Problem requirements - Return the entries in their entirety, precisely as given.

(Data extracts begins)

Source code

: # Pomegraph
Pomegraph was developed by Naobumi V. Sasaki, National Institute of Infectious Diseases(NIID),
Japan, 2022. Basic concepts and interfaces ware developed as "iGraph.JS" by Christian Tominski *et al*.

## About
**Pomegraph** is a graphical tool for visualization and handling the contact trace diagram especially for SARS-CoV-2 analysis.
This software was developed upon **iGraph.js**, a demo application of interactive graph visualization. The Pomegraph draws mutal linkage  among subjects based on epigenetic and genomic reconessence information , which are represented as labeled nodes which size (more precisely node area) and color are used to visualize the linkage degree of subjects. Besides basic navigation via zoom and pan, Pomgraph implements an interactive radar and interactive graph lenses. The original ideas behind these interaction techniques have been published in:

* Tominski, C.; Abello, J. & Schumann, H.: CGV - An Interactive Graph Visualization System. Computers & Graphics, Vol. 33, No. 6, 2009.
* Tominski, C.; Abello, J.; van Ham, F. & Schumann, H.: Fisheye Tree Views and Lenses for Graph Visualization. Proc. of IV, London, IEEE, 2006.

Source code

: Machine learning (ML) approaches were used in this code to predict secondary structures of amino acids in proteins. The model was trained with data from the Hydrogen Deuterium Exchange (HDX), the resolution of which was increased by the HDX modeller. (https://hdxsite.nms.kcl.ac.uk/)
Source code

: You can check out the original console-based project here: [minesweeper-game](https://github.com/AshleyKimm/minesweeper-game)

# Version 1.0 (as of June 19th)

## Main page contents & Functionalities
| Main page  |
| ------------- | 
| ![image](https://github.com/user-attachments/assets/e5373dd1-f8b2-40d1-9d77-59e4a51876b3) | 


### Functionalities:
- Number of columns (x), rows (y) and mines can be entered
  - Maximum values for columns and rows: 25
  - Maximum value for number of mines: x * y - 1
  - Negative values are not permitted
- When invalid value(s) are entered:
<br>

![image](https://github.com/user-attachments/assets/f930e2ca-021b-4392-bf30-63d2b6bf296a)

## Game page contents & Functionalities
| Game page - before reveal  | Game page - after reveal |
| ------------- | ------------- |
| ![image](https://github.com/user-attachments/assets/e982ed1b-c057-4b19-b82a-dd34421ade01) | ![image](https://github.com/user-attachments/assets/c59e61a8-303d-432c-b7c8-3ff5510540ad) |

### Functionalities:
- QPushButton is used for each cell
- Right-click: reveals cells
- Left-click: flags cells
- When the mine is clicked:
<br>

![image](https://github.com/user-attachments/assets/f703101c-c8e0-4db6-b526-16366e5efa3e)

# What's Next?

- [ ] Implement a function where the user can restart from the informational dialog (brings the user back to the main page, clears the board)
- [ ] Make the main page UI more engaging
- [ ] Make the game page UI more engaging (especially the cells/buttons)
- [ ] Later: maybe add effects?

(Data extracts ends)

Solution to this exercise -
Source code

: # Pomegraph
Pomegraph was developed by Naobumi V. Sasaki, National Institute of Infectious Diseases(NIID),
Japan, 2022. Basic concepts and interfaces ware developed as "iGraph.JS" by Christian Tominski *et al*.

## About
**Pomegraph** is a graphical tool for visualization and handling the contact trace diagram especially for SARS-CoV-2 analysis.
This software was developed upon **iGraph.js**, a demo application of interactive graph visualization. The Pomegraph draws mutal linkage  among subjects based on epigenetic and genomic reconessence information , which are represented as labeled nodes which size (more precisely node area) and color are used to visualize the linkage degree of subjects. Besides basic navigation via zoom and pan, Pomgraph implements an interactive radar and interactive graph lenses. The original ideas behind these interaction techniques have been published in:

* Tominski, C.; Abello, J. & Schumann, H.: CGV - An Interactive Graph Visualization System. Computers & Graphics, Vol. 33, No. 6, 2009.
* Tominski, C.; Abello, J.; van Ham, F. & Schumann, H.: Fisheye Tree Views and Lenses for Graph Visualization. Proc. of IV, London, IEEE, 2006.

Source code

: Machine learning (ML) approaches were used in this code to predict secondary structures of amino acids in proteins. The model was trained with data from the Hydrogen Deuterium Exchange (HDX), the resolution of which was increased by the HDX modeller. (https://hdxsite.nms.kcl.ac.uk/)
Source code

: You can check out the original console-based project here: [minesweeper-game](https://github.com/AshleyKimm/minesweeper-game)

# Version 1.0 (as of June 19th)

## Main page contents & Functionalities
| Main page  |
| ------------- | 
| ![image](https://github.com/user-attachments/assets/e5373dd1-f8b2-40d1-9d77-59e4a51876b3) | 


### Functionalities:
- Number of columns (x), rows (y) and mines can be entered
  - Maximum values for columns and rows: 25
  - Maximum value for number of mines: x * y - 1
  - Negative values are not permitted
- When invalid value(s) are entered:
<br>

![image](https://github.com/user-attachments/assets/f930e2ca-021b-4392-bf30-63d2b6bf296a)

## Game page contents & Functionalities
| Game page - before reveal  | Game page - after reveal |
| ------------- | ------------- |
| ![image](https://github.com/user-attachments/assets/e982ed1b-c057-4b19-b82a-dd34421ade01) | ![image](https://github.com/user-attachments/assets/c59e61a8-303d-432c-b7c8-3ff5510540ad) |

### Functionalities:
- QPushButton is used for each cell
- Right-click: reveals cells
- Left-click: flags cells
- When the mine is clicked:
<br>

![image](https://github.com/user-attachments/assets/f703101c-c8e0-4db6-b526-16366e5efa3e)

# What's Next?

- [ ] Implement a function where the user can restart from the informational dialog (brings the user back to the main page, clears the board)
- [ ] Make the main page UI more engaging
- [ ] Make the game page UI more engaging (especially the cells/buttons)
- [ ] Later: maybe add effects?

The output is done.